* [TO DO]: Which lines in the records below contain the word "Zumitzaga"? Copy each one out.

* [DATA TO USE]:
►

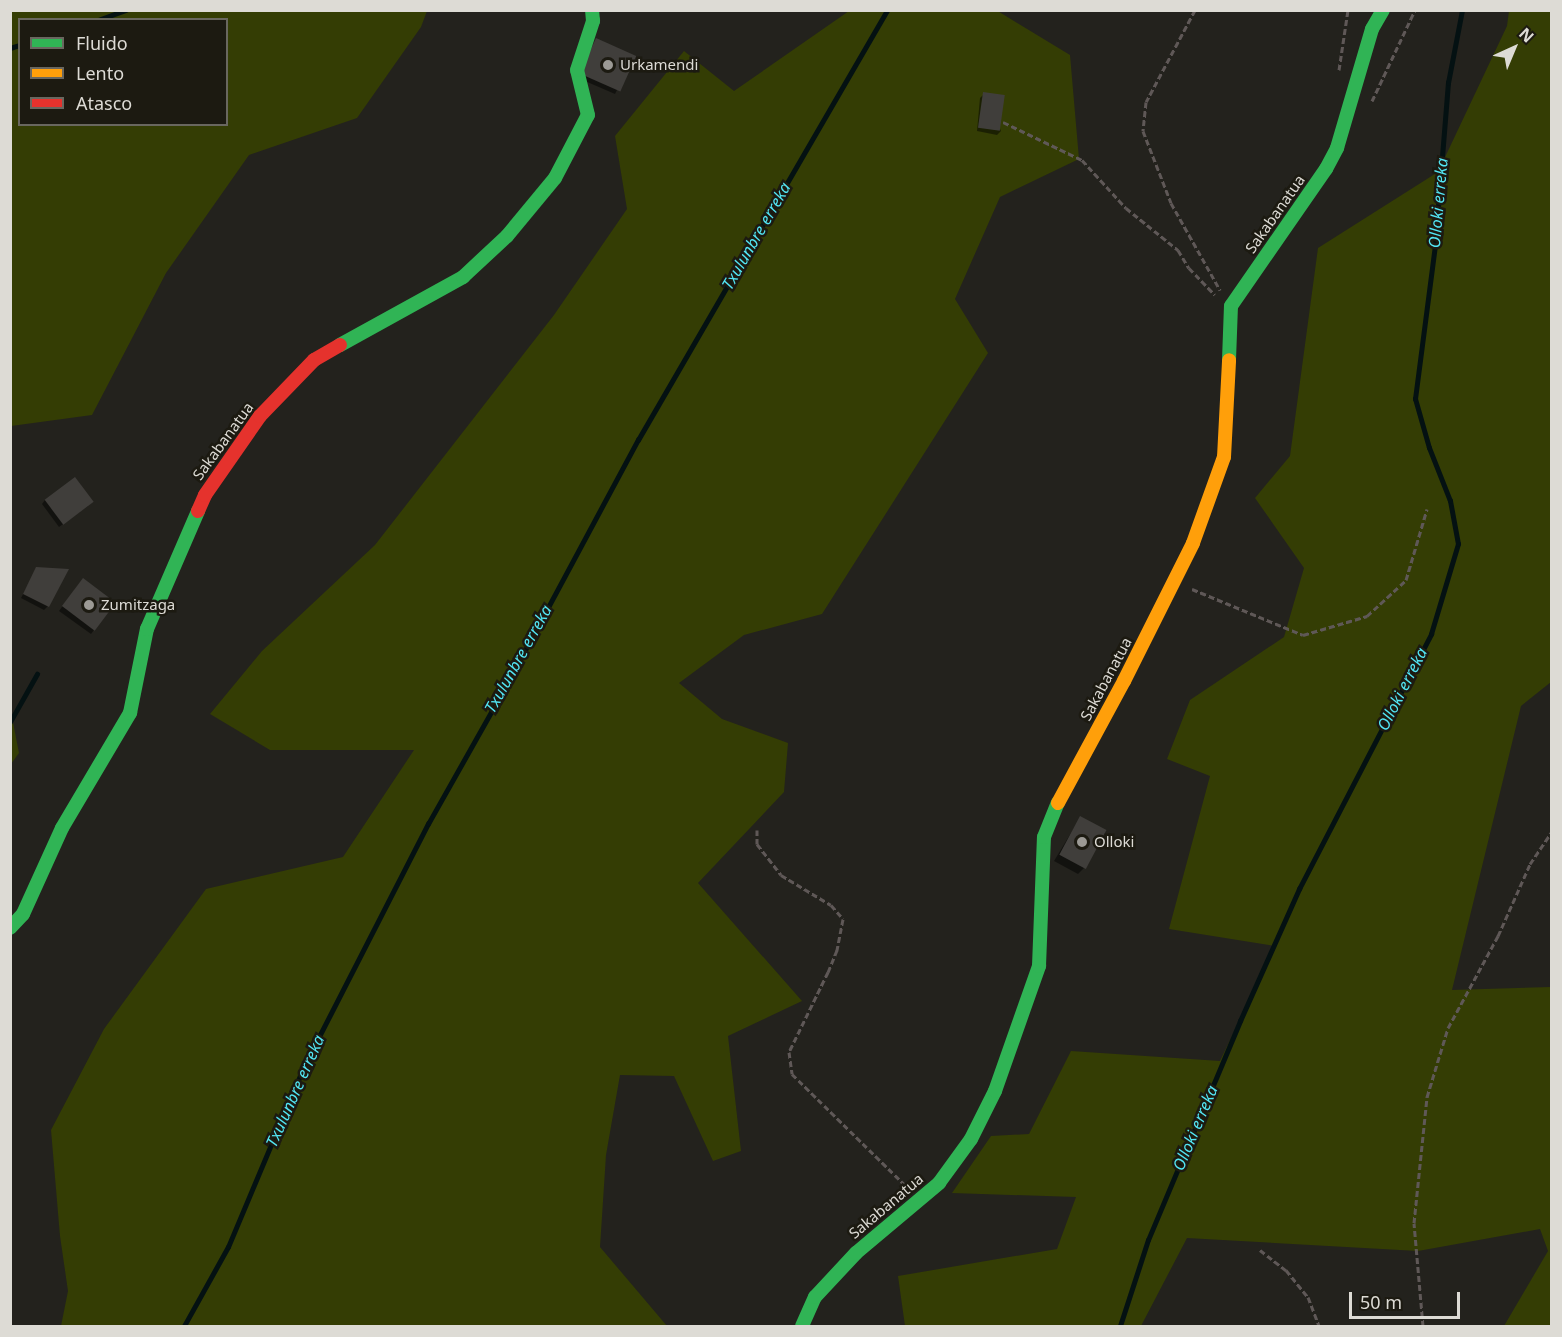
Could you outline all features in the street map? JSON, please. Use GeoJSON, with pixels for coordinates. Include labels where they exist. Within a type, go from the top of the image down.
{"type":"FeatureCollection","features":[{"type":"Feature","properties":{"kind":"street","name":"Sakabanatua"},"geometry":{"type":"LineString","coordinates":[[10,928],[23,914],[62,828],[130,713],[147,629],[205,495],[260,416],[314,360],[463,277],[507,236],[555,178],[588,115],[585,93],[576,70],[593,21],[592,10]]}},
{"type":"Feature","properties":{"kind":"street","name":"Sakabanatua"},"geometry":{"type":"LineString","coordinates":[[802,1326],[815,1297],[856,1253],[939,1183],[971,1138],[995,1091],[1039,966],[1044,837],[1059,801],[1124,681],[1193,543],[1224,457],[1231,306],[1326,169],[1337,148],[1372,29],[1383,10]]}},
{"type":"Feature","properties":{"kind":"path"},"geometry":{"type":"LineString","coordinates":[[1195,10],[1146,102],[1143,131],[1171,203],[1194,247],[1231,306]]}},
{"type":"Feature","properties":{"kind":"path"},"geometry":{"type":"LineString","coordinates":[[1370,106],[1415,10]]}},
{"type":"Feature","properties":{"kind":"path"},"geometry":{"type":"LineString","coordinates":[[1003,122],[1082,159],[1126,208],[1153,227],[1178,250],[1189,268],[1208,289],[1231,306]]}},
{"type":"Feature","properties":{"kind":"path"},"geometry":{"type":"LineString","coordinates":[[1173,582],[1303,635],[1367,616],[1406,580],[1427,509]]}},
{"type":"Feature","properties":{"kind":"path"},"geometry":{"type":"LineString","coordinates":[[757,830],[756,844],[781,875],[831,905],[843,919],[837,950],[789,1052],[792,1074],[920,1200]]}},
{"type":"Feature","properties":{"kind":"path"},"geometry":{"type":"LineString","coordinates":[[1422,1326],[1414,1223],[1427,1097],[1448,1028],[1498,936],[1530,864],[1551,831]]}},
{"type":"Feature","properties":{"kind":"path"},"geometry":{"type":"LineString","coordinates":[[1260,1250],[1286,1270],[1308,1297],[1319,1326]]}},
{"type":"Feature","properties":{"kind":"green space"},"geometry":{"type":"Polygon","coordinates":[[[996,10],[1070,55],[1079,159],[1000,197],[955,299],[988,353],[822,614],[744,635],[679,683],[722,719],[788,743],[784,792],[698,883],[802,1001],[728,1036],[741,1151],[713,1161],[674,1076],[620,1075],[606,1155],[600,1247],[667,1326],[61,1326],[68,1291],[60,1236],[51,1130],[104,1029],[206,889],[343,857],[414,750],[270,750],[210,714],[262,651],[375,545],[554,315],[627,209],[615,136],[684,51],[734,91],[849,11],[996,10]]]}},
{"type":"Feature","properties":{"kind":"green space"},"geometry":{"type":"Polygon","coordinates":[[[10,11],[427,11],[421,27],[357,118],[249,155],[166,273],[92,415],[11,426],[10,11]]]}},
{"type":"Feature","properties":{"kind":"green space"},"geometry":{"type":"Polygon","coordinates":[[[1509,11],[1551,11],[1551,682],[1521,706],[1452,990],[1551,987],[1551,1326],[1504,1326],[1548,1251],[1540,1229],[1418,1251],[1187,1238],[1141,1326],[905,1326],[898,1276],[1057,1249],[1076,1197],[952,1193],[991,1136],[1029,1134],[1071,1051],[1220,1061],[1275,946],[1169,929],[1210,776],[1167,759],[1190,700],[1284,637],[1304,568],[1255,498],[1290,456],[1318,248],[1438,172],[1507,26],[1509,11]]]}},
{"type":"Feature","properties":{"kind":"green space"},"geometry":{"type":"Polygon","coordinates":[[[11,712],[19,753],[10,764],[11,712]]]}},
{"type":"Feature","properties":{"kind":"building","name":"Urkamendi"},"geometry":{"type":"Polygon","coordinates":[[[596,38],[636,56],[620,92],[580,74],[596,38]]]}},
{"type":"Feature","properties":{"kind":"building"},"geometry":{"type":"Polygon","coordinates":[[[983,92],[1005,95],[1000,131],[978,128],[983,92]]]}},
{"type":"Feature","properties":{"kind":"building"},"geometry":{"type":"Polygon","coordinates":[[[75,477],[94,502],[63,525],[45,500],[75,477]]]}},
{"type":"Feature","properties":{"kind":"building"},"geometry":{"type":"Polygon","coordinates":[[[36,567],[69,569],[49,607],[23,594],[36,567]]]}},
{"type":"Feature","properties":{"kind":"building","name":"Zumitzaga"},"geometry":{"type":"Polygon","coordinates":[[[83,578],[116,603],[95,631],[62,606],[83,578]]]}},
{"type":"Feature","properties":{"kind":"building","name":"Olloki"},"geometry":{"type":"Polygon","coordinates":[[[1080,816],[1106,830],[1086,869],[1059,855],[1080,816]]]}},
{"type":"Feature","properties":{"kind":"waterway"},"geometry":{"type":"LineString","coordinates":[[104,18],[126,10]]}},
{"type":"Feature","properties":{"kind":"waterway","name":"Txulunbre erreka"},"geometry":{"type":"LineString","coordinates":[[184,1326],[228,1247],[305,1064],[428,824],[508,682],[638,440],[887,10]]}},
{"type":"Feature","properties":{"kind":"waterway","name":"Olloki erreka"},"geometry":{"type":"LineString","coordinates":[[1120,1326],[1148,1240],[1240,1021],[1299,889],[1431,634],[1458,544],[1450,501],[1429,448],[1415,399],[1435,244],[1448,83],[1462,10]]}},
{"type":"Feature","properties":{"kind":"waterway"},"geometry":{"type":"LineString","coordinates":[[10,48],[18,46]]}},
{"type":"Feature","properties":{"kind":"waterway"},"geometry":{"type":"LineString","coordinates":[[10,722],[37,674]]}},
{"type":"Feature","properties":{"kind":"traffic: fast"},"geometry":{"type":"LineString","coordinates":[[340,345],[463,277],[507,236],[555,178],[588,115],[577,70],[593,21],[592,10]]}},
{"type":"Feature","properties":{"kind":"traffic: fast"},"geometry":{"type":"LineString","coordinates":[[1229,360],[1231,306],[1326,169],[1337,148],[1372,29],[1383,10]]}},
{"type":"Feature","properties":{"kind":"traffic: fast"},"geometry":{"type":"LineString","coordinates":[[10,928],[23,914],[62,828],[130,713],[147,629],[198,511]]}},
{"type":"Feature","properties":{"kind":"traffic: fast"},"geometry":{"type":"LineString","coordinates":[[802,1326],[815,1297],[856,1253],[939,1183],[971,1139],[995,1091],[1039,966],[1044,837],[1058,803]]}},
{"type":"Feature","properties":{"kind":"traffic: slow"},"geometry":{"type":"LineString","coordinates":[[1058,803],[1124,681],[1193,543],[1224,457],[1229,360]]}},
{"type":"Feature","properties":{"kind":"traffic: jam"},"geometry":{"type":"LineString","coordinates":[[198,511],[205,495],[260,416],[314,360],[340,345]]}},
{"type":"Feature","properties":{"kind":"place","name":"Urkamendi"},"geometry":{"type":"Point","coordinates":[608,65]}},
{"type":"Feature","properties":{"kind":"place","name":"Zumitzaga"},"geometry":{"type":"Point","coordinates":[89,605]}},
{"type":"Feature","properties":{"kind":"place","name":"Olloki"},"geometry":{"type":"Point","coordinates":[1082,842]}}]}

◄

* [SOLUTION FOR THIS EXERCISE]:
{"type":"Feature","properties":{"kind":"building","name":"Zumitzaga"},"geometry":{"type":"Polygon","coordinates":[[[83,578],[116,603],[95,631],[62,606],[83,578]]]}},
{"type":"Feature","properties":{"kind":"place","name":"Zumitzaga"},"geometry":{"type":"Point","coordinates":[89,605]}},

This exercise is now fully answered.